Task instructions:
- a) List every person or character named in the passage below on artificial companions in film.
- b) Rewrite the passage below on artificial companions in film from "An early example" up to and including "wife could not.", replacing "replica" with "copy".

Exercise passage:
*** Block opens ***
An early example is the French science-fiction short The Future Eve (1896). In both the film and the symbolist novel it’s based on, a man driven to despair by his unfeeling spouse has a fictionalised Thomas Edison create Hadaly, a lifelike android, in her image. The husband falls in love with the replica – whose personality provides all that his human wife could not.
There are faint echoes of Hadaly in Spike Jonze’s Her (2013). In Jonze’s near-future scenario, lonely, newly separated Theodore Twombly (Joaquin Phoenix) is beguiled by the disembodied voice of Samantha (Scarlett Johansson), an operating system with advanced artificial intelligence. Samantha may be a surrogate on some level, but then so is Theodore: he makes a living penning heartfelt letters for other people. What’s striking – and sobering – about Her is how plausible their burgeoning relationship feels, particularly with regard to our present, where personal gadgetry and simulacra seem ubiquitous.
*** Block closes ***
Data shown:
*** Block opens ***
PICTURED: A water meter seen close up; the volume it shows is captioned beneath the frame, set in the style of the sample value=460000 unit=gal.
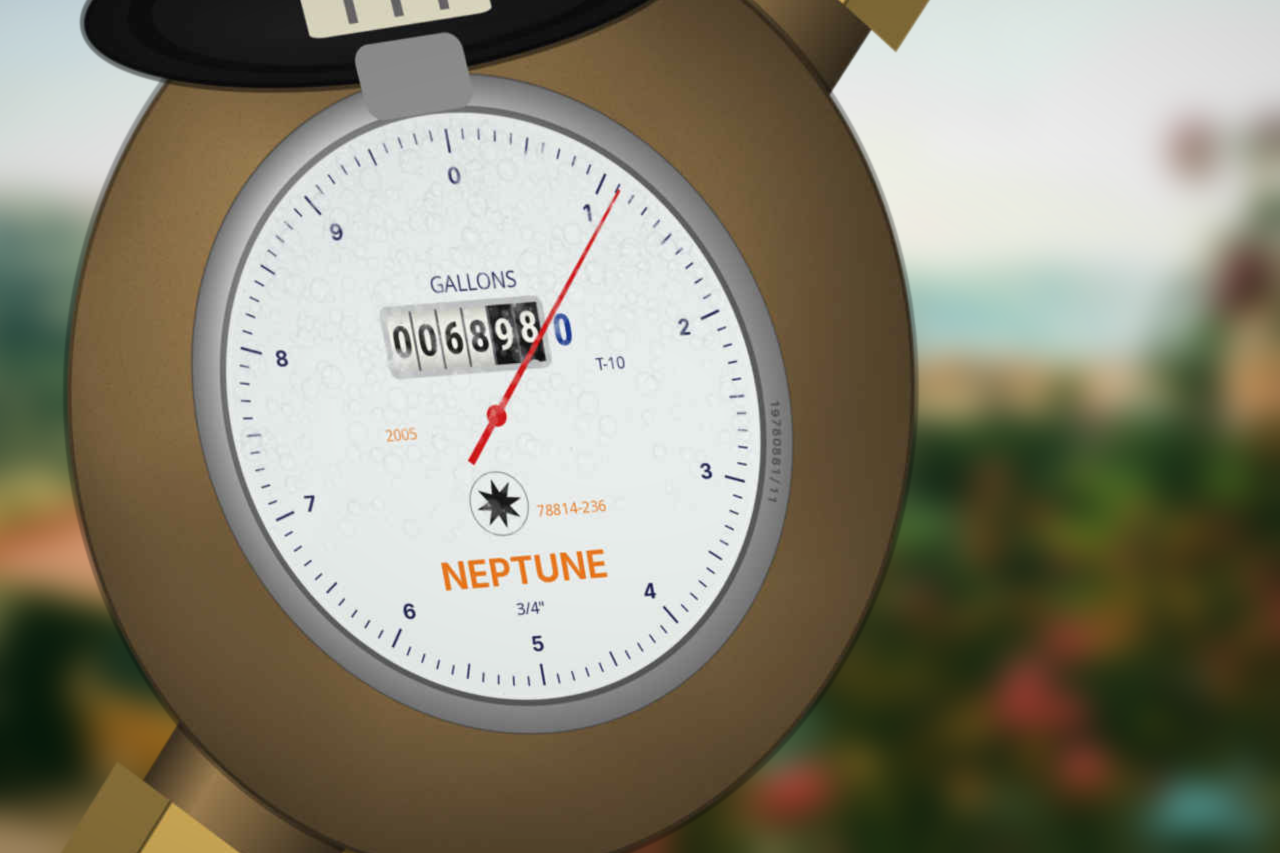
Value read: value=68981.1 unit=gal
*** Block closes ***
Answers given:
- a) Thomas Edison, Hadaly, Spike Jonze, Theodore Twombly, Joaquin Phoenix, Samantha, Scarlett Johansson

- b)
An early example is the French science-fiction short The Future Eve (1896). In both the film and the symbolist novel it’s based on, a man driven to despair by his unfeeling spouse has a fictionalised Thomas Edison create Hadaly, a lifelike android, in her image. The husband falls in love with the copy – whose personality provides all that his human wife could not.